違和感を理由に、この場を切り上げるわけにはいかないのでそのまま進むことにする。

なんとなく、進むほどにスケルトンとのエンカウント率が上がってきているような気もするけど理由は全くわからない。

最初はあれほど手こずっていた岡島だが、何度かの戦闘を経て岡島のスケルトン処理は格段に精度が上がり、俺たちが動きを止めたスケルトンの首をサラッと落とせるようになってきた。

その手際の良さに三上さんも感心している。


「岡島っち、スケルトン適正あるんじゃない? 手際良すぎ〜」

「いえ、そんな適正は無いと思います.包丁使い慣れてるだけです」


二人の噛み合ってるんだか噛み合って無いんだか良くわからない、やりとりがダンジョンで張り詰めた空気を弛緩させる。

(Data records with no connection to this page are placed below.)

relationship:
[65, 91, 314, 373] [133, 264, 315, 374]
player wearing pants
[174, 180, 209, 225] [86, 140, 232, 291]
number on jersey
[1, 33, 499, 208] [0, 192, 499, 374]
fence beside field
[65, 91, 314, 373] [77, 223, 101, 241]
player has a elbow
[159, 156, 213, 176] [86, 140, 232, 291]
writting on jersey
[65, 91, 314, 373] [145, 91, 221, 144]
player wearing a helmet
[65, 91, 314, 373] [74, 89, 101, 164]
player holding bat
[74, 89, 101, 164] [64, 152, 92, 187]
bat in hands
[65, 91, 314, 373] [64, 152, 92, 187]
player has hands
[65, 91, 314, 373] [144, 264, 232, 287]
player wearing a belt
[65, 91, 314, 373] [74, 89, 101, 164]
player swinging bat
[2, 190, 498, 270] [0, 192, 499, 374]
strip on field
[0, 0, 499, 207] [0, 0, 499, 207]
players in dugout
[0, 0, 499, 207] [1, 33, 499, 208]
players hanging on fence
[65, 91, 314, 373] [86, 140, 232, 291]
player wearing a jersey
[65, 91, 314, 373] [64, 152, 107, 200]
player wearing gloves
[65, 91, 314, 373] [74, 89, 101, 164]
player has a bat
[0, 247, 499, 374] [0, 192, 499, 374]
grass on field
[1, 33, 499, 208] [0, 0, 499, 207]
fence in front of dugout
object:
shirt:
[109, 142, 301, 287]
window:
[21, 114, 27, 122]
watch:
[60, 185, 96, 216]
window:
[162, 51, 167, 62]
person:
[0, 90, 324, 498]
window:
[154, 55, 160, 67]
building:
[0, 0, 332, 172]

それにしてもこんなに手慣れてきているのに岡島にステータスが発現する気配がしない。

スケルトン適正がありそうなのに、スケルトンじゃ無理なのか。

ゴブリンも試してみたいが、スケルトンしかいない。


「御門くん、あれ」

「あれって……」


神楽坂さんの指差す先では俺の想像を超えた異様な光景が広がっていた。

ダンジョンの地面には漫画とかアニメに出てくるような蒼白い魔法陣が浮かび上がっていて、そこからはなんとスケルトンが現れた。

いや、ちょっと待ってくれ。

スケルトンって魔法陣から生まれるのか?

確かに、モンスターがどこから現れているのか詳しくはわかっていないが、そんなファンタジーな感じなのか?

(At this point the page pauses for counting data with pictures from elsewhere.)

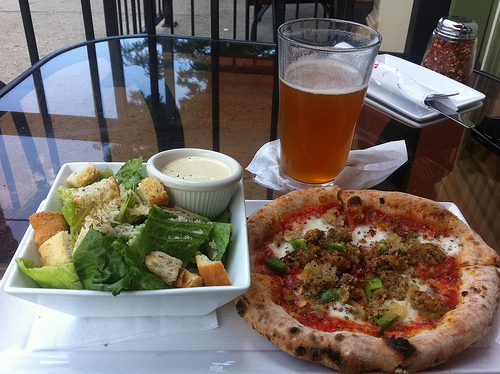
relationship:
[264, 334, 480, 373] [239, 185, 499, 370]
crust of pizza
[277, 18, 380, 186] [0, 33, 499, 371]
glass on table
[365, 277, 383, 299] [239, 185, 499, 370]
pepper on pizza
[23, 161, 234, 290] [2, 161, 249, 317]
salad in bowl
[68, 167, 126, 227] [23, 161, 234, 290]
croutons on salad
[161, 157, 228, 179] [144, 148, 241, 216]
dressing in bowl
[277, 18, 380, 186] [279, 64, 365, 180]
glass of beverage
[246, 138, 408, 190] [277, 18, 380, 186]
napkin under glass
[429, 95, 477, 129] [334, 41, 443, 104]
silverwarre wrapped  in napkin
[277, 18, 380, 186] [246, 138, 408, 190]
glass on napkin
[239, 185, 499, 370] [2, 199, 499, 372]
pizza on plate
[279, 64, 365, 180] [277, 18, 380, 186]
iced tea in a glass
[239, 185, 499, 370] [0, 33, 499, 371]
pizza on table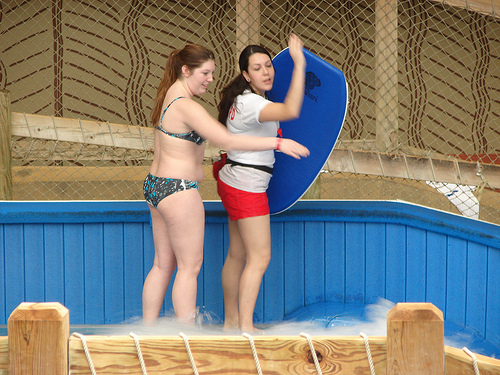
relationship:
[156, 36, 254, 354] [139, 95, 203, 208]
woman wearing bathing suit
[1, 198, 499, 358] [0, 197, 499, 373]
sides of wading pool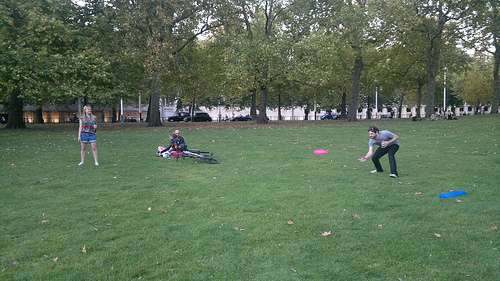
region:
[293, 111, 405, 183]
man catching a frisbee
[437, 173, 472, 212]
frisbee in the air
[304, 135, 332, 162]
frisbee in the air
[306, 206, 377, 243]
leaves on the ground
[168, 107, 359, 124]
vehicles on the street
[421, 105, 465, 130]
people on the lawn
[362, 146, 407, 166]
pants on the man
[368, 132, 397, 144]
shirt on the man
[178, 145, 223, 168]
bike on the ground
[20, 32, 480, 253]
The people are in a park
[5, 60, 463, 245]
Some people are playing a game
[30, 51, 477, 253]
Some people are standing in the grass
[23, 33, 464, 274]
A person is catching a frisbee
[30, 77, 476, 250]
Some frisbees are flying in the air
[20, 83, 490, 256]
Some people are on their day off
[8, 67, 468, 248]
Some people are out in the daytime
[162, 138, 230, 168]
this is a bike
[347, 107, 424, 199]
he is holding a drink in his band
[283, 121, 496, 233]
there are two flying discs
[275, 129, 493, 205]
there are two frisbees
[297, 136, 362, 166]
this frisbee is pink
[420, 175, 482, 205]
a blue flying disc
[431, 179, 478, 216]
this is a blue frisbee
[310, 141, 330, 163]
frisbee thrown in motion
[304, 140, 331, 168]
red frisbee in motion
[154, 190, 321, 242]
patch of green field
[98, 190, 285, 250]
patch of green grass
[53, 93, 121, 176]
young girl in field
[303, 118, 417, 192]
person catching a frisbee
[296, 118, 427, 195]
person catching a frisbee in grass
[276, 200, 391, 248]
some leaves and grass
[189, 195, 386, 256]
some leaves and green grass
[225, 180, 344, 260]
a big patch of green grass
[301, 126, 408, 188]
a guy playing with a frisbee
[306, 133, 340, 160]
a small and pink frisbee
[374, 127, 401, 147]
the left arm of a man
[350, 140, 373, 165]
the right arm of a man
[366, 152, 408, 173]
the legs of a man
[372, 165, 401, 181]
the shoes of a man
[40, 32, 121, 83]
a bunch of leaves on a tree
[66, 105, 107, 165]
a woman who is just standing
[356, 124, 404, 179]
man standing in big field wearing gray shirt and black pants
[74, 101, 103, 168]
blonde woman wearing light blue pants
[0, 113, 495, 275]
short green grass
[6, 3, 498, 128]
a bunch of trees in the background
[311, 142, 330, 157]
pink frisbee in the air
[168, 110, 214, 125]
black car parked in the background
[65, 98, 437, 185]
a group of people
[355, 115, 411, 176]
man is bending down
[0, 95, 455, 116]
a body of water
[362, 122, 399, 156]
man wearing a gray shirt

「御門、スケルトンが多いと思ったらここから生まれてたのね。だけど今までこんなの見たことないけどなんなのこれ」

「魔法?」

「御門、魔法って、いったい誰の魔法なのよ」


誰の魔法?

ちょっと待て。

あれが魔法だとすれば、三上さんの言う通り誰かあの魔法を使っている奴がいるのか?

もしかしてダンジョンが魔法を使ってる?

いやそれはないか。

じゃあ誰の魔法なんだ。

いずれにしても、魔法陣からは次々とスケルトンが生まれ出ている。

このままにしておく事はできない。


「このままはまずい気がするし、とりあえずスケルトンを倒そう」


影光を構え、スケルトンへと挑む。

魔法陣から現れたスケルトンは、先程まで戦ってきたスケルトンと全く変わりない。

スケルトンの区別なんかつかないけど、やはり今日のスケルトン祭りのスケルトンはこいつららしい。

ステータスに差があるので、1匹ずつなら問題ないが、倒した側から次のスケルトンが生まれ出てくる。

まさかとは思うけど、この魔法陣から無限に出現するなんて事はないよな。


「御門、こいつらきりなくない? こんなの続けてたら、こっちの体力が先になくなるって」


三上さんの言う通りだ。

このまま戦い続ければいずれこちらの体力は尽きてしまう。

あの魔法陣を壊せばいいのか?

だけど、どうやって?

俺の手元にはスコップもハンマーも無い。